Job:
Can you write out every line of the listing again with "phylum" replaced by "division" and nothing else changed, leaving out the pictures?

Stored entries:
══════

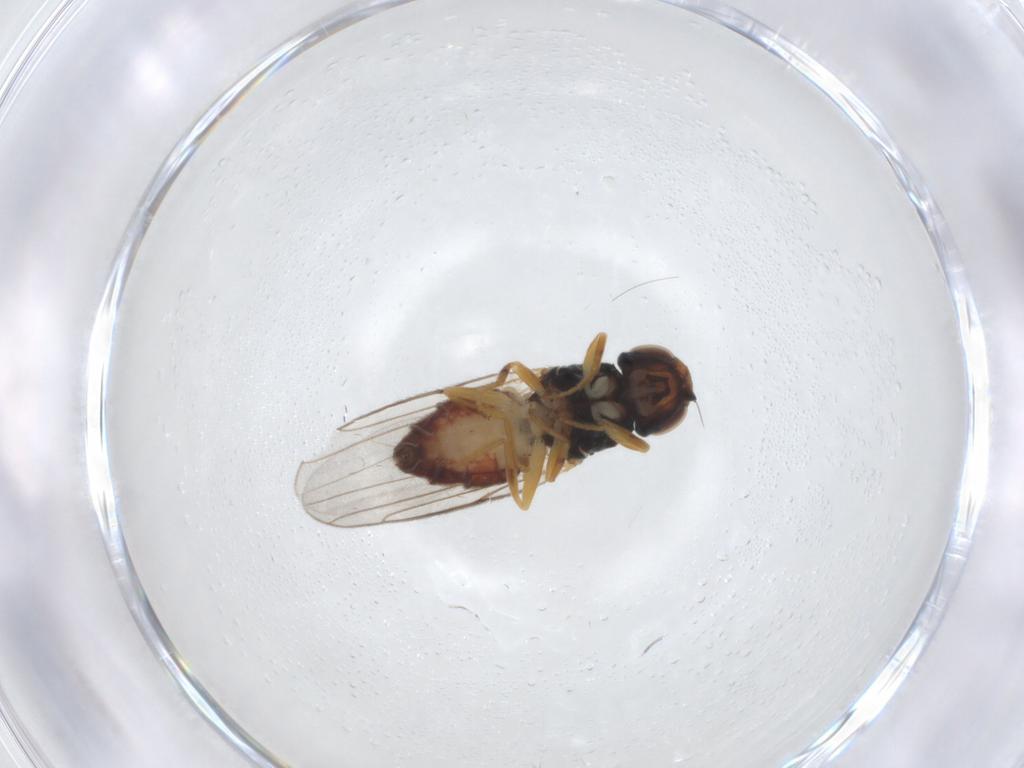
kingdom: Animalia
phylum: Arthropoda
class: Insecta
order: Diptera
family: Chloropidae
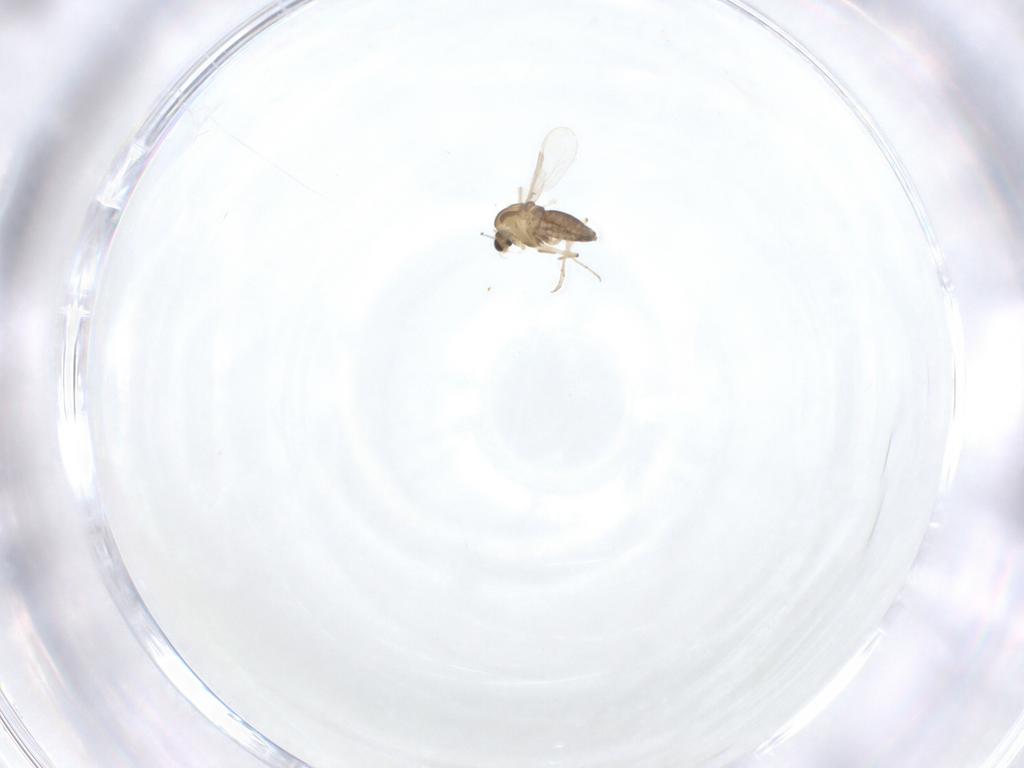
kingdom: Animalia
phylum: Arthropoda
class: Insecta
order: Diptera
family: Chironomidae
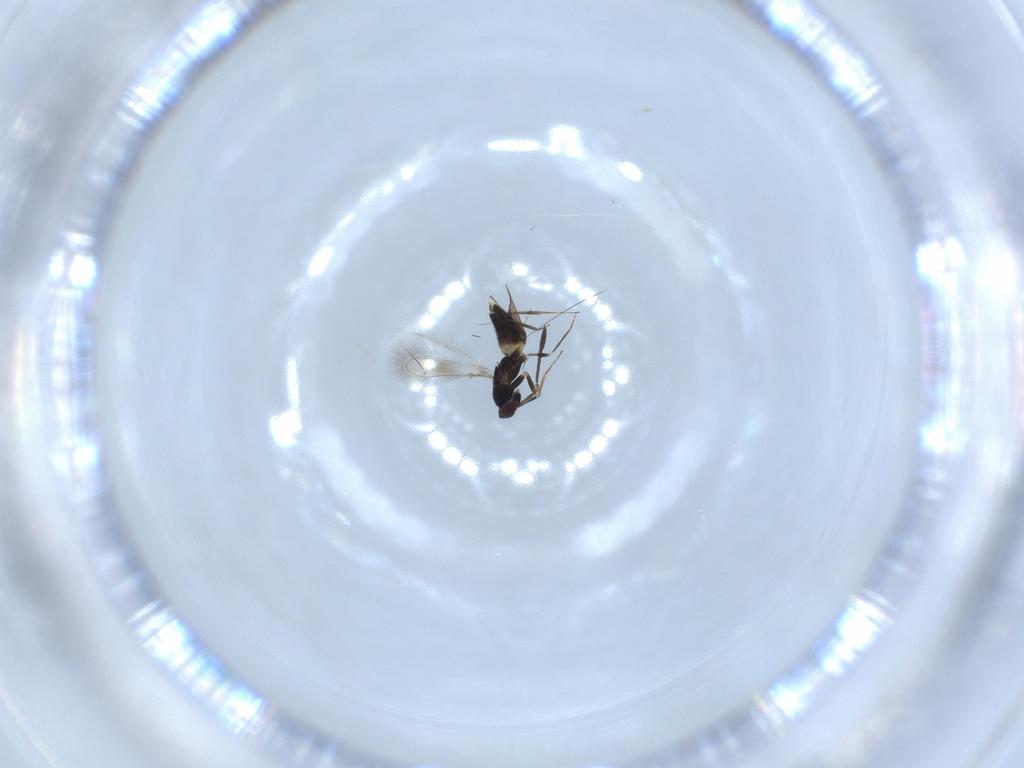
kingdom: Animalia
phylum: Arthropoda
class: Insecta
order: Hymenoptera
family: Mymaridae
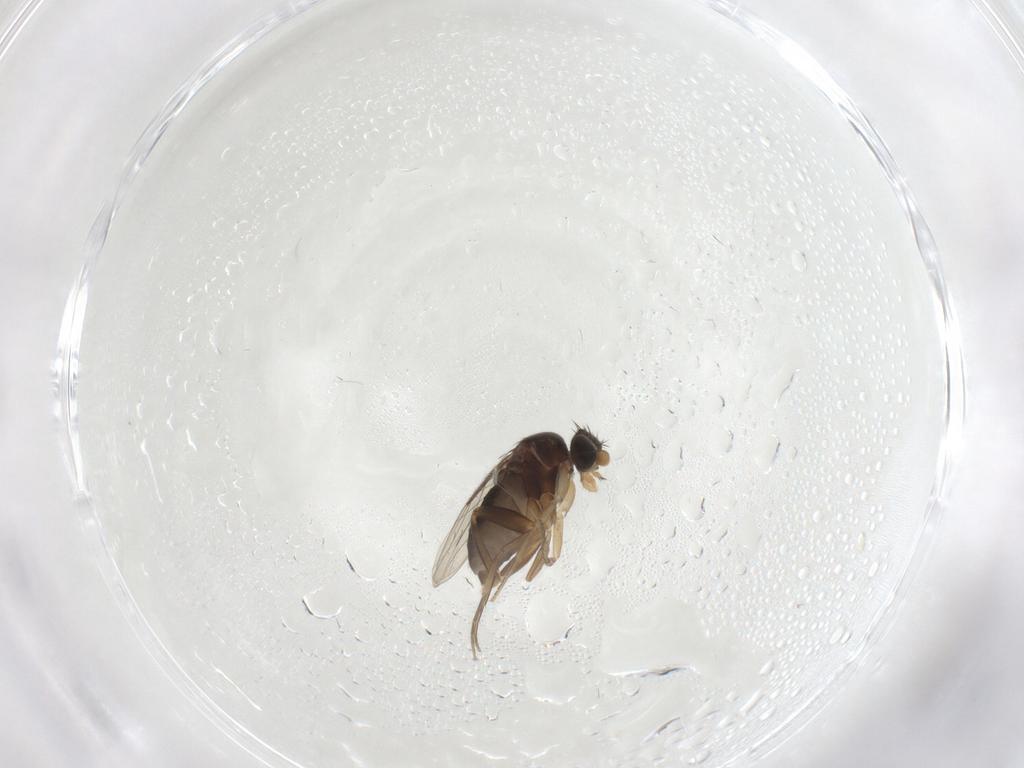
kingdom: Animalia
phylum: Arthropoda
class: Insecta
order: Diptera
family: Phoridae
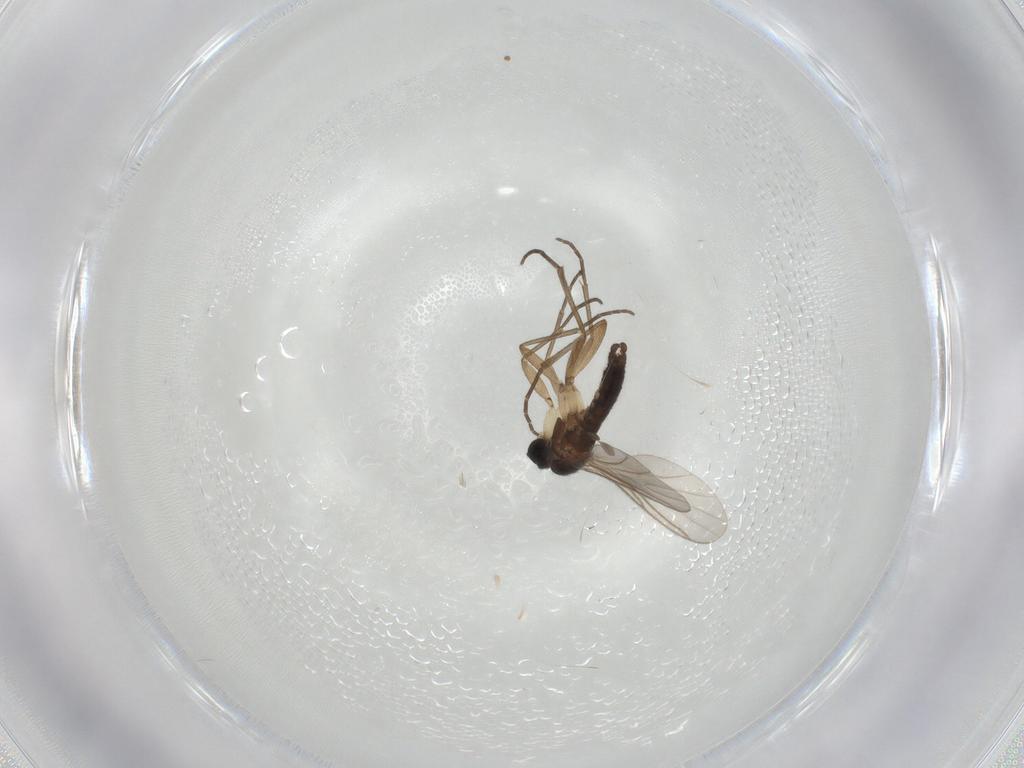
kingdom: Animalia
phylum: Arthropoda
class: Insecta
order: Diptera
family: Sciaridae
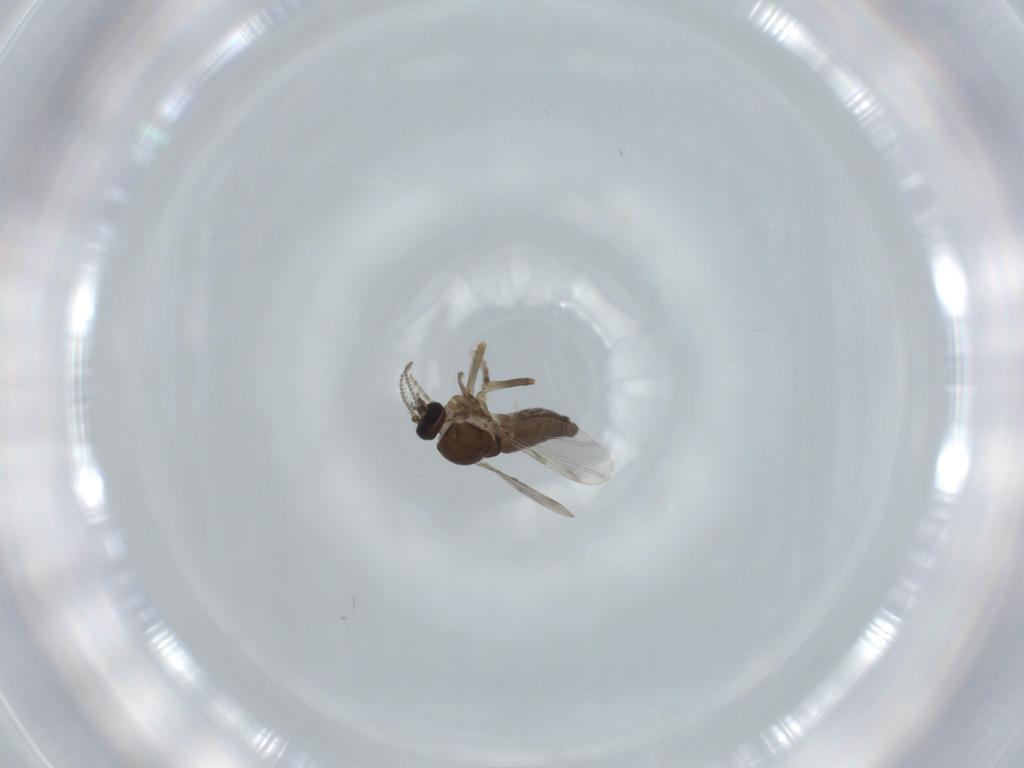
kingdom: Animalia
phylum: Arthropoda
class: Insecta
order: Diptera
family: Ceratopogonidae
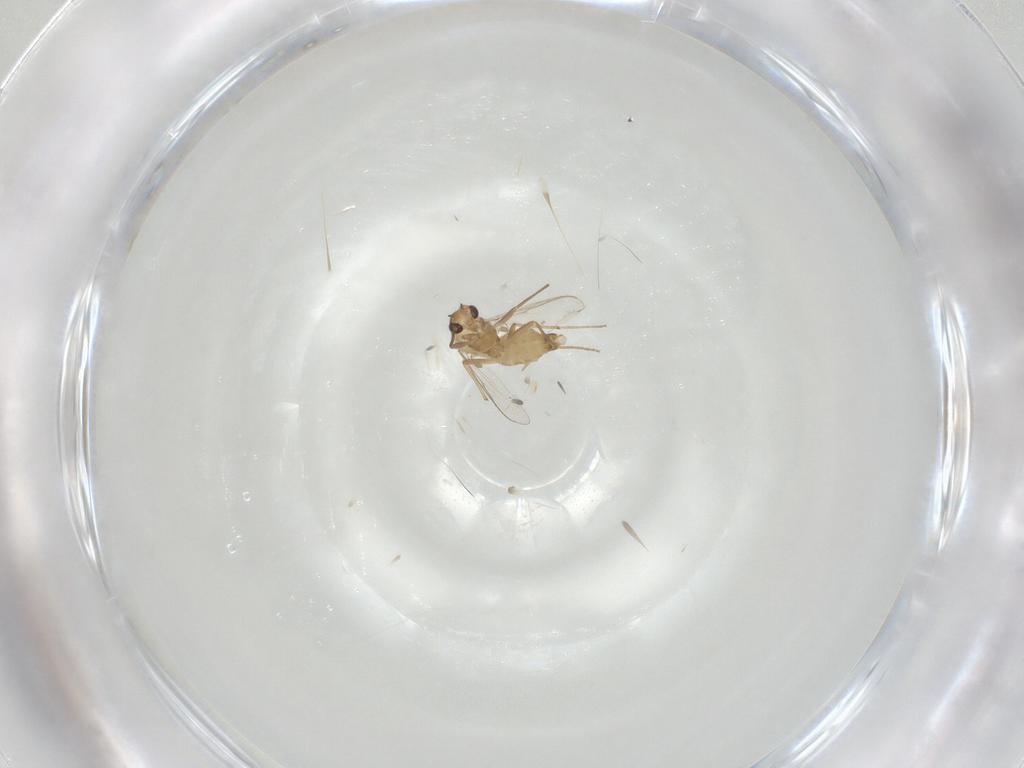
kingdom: Animalia
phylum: Arthropoda
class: Insecta
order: Diptera
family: Chironomidae
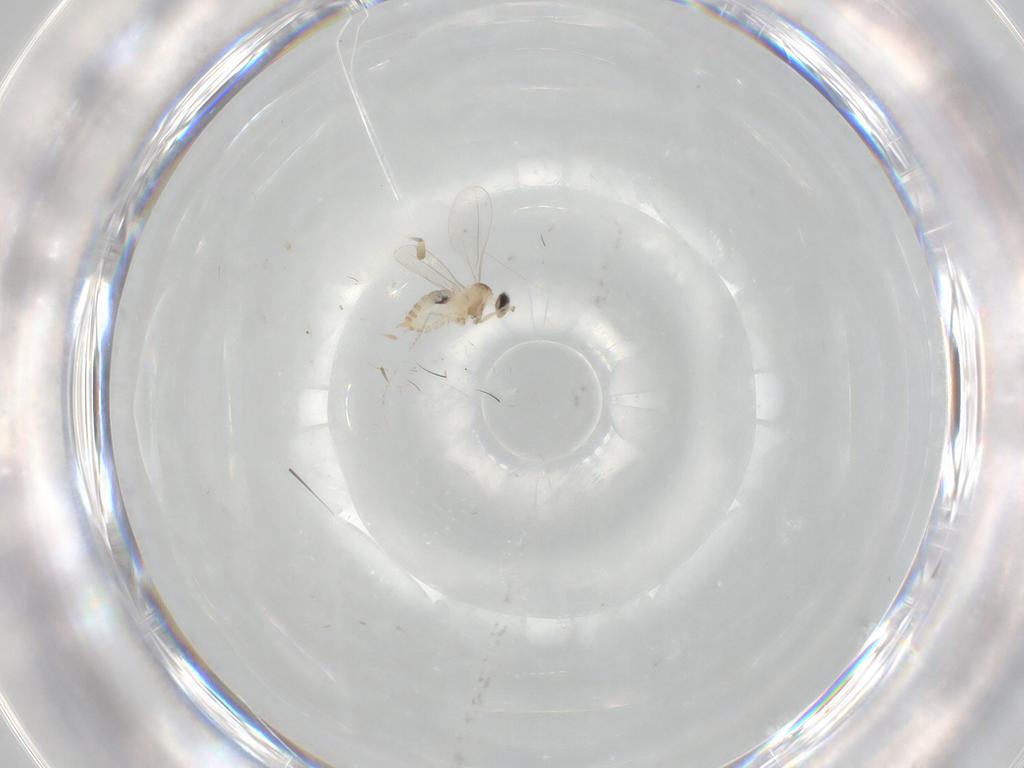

══════

The answer:
kingdom: Animalia
division: Arthropoda
class: Insecta
order: Diptera
family: Chloropidae
kingdom: Animalia
division: Arthropoda
class: Insecta
order: Diptera
family: Chironomidae
kingdom: Animalia
division: Arthropoda
class: Insecta
order: Hymenoptera
family: Mymaridae
kingdom: Animalia
division: Arthropoda
class: Insecta
order: Diptera
family: Phoridae
kingdom: Animalia
division: Arthropoda
class: Insecta
order: Diptera
family: Sciaridae
kingdom: Animalia
division: Arthropoda
class: Insecta
order: Diptera
family: Ceratopogonidae
kingdom: Animalia
division: Arthropoda
class: Insecta
order: Diptera
family: Chironomidae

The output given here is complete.